The Oscar for best animated feature went to “Frozen,” the box-office hit about sisterly rivalry; the film also won best original song, for the soaring “Let It Go.” The awards represent a resurgence for Walt Disney Animation Studios after years of laboring in the shadow of corporate stable mate Pixar. That company has won seven best animated feature Oscars since the category debuted in 2000; this year, it didn’t even have a nomination. “Mr. Hublot,” a sprightly CGI fantasy about a mechanical man and his robot dog, won best animated short.
In a very competitive field, “20 Feet From Stardom” won best documentary feature. The feel-good film about the great back-up singers of pop music history was an audience favorite, if not of pundits who hoped for a win for “The Act of Killing,” about Indonesian mass killings; Darlene Love, one of the featured singers in “20 Feet From Stardom,” was brought up by director Morgan Neville, and belted out her thanks with gospel-styled joy.

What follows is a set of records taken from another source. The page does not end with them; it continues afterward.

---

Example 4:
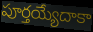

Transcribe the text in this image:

పూర్తయ్యేదాకా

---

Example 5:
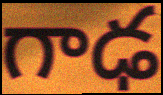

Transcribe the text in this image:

గాఢ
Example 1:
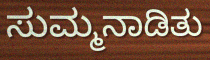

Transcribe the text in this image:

ಸುಮ್ಮನಾಡಿತು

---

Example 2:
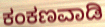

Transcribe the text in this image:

ಕಂಕಣವಾಡಿ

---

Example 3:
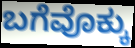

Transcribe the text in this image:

ಬಗೆವೊಕ್ಕು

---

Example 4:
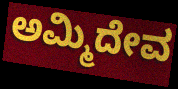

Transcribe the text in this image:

ಅಮ್ಮಿದೇವ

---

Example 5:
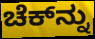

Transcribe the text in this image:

ಚೆಕ್‌ನ್ನು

The Oscar for documentary short went to “The Lady in Number 6: Music Saved My Life,” about Alice Herz-Sommer, a 110-year-old Holocaust survivor. Herz-Sommer passed away last week, and director Malcolm Clarke dedicated the win to her memory. Denmark’s “Helium,” a sentimental story of a dying boy soothed by fantasy, won best live-action short.
Catherine Martin won best costume design and, along with set designer Beverley Dunn, best production design for “The Great Gatsby,” marking the third and fourth time Martin has won an Oscar working on a film by her husband, director Baz Luhrmann. In addition to its acting wins, “Dallas Buyers Club” won best makeup and hairstyling, a foregone conclusion in a category whose other nominees were the critically maligned “Lone Ranger” and “Jackass Presents: Bad Grandpa.”

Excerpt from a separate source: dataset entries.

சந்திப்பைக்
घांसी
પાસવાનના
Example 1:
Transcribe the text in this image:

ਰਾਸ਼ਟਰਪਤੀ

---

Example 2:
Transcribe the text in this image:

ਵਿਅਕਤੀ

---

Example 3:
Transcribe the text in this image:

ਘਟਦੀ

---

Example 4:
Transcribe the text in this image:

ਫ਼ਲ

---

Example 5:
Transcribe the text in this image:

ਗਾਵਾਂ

“The Great Beauty” won the Academy Award for best foreign language film; the Felliniesque Italian film, exquisitely directed by Paolo Sorrentino, clearly struck a chord with Academy members, who cheered when its title was announced.
The ceremonies also seemed to mark an end to the fiddling in recent years with the Oscar night formula. The host, comedian and talk-show host Ellen DeGeneres, seemed chosen as a likable low-key presence after the divisive performances of “Family Guy” creator Seth MacFarlane last year and James Franco and Anne Hathaway in 2011.
The movie year’s breadth of intent was reflected as well in the six other nominees for best picture. “Captain Phillips,” “Dallas Buyers Club,” and “Philomena” were sharply acted dramas based on true stories; “Nebraska” was a wryly moving black-and-white drama about coming to terms with the past; and “Her” peered into the near future to mull over our relationships with technology. Finally, there was “The Wolf of Wall Street,” Martin Scorsese’s grandly self-indulgent ode to Wall Street self-indulgence. This year, though, wretched excess did not seem to be on Oscar’s mind.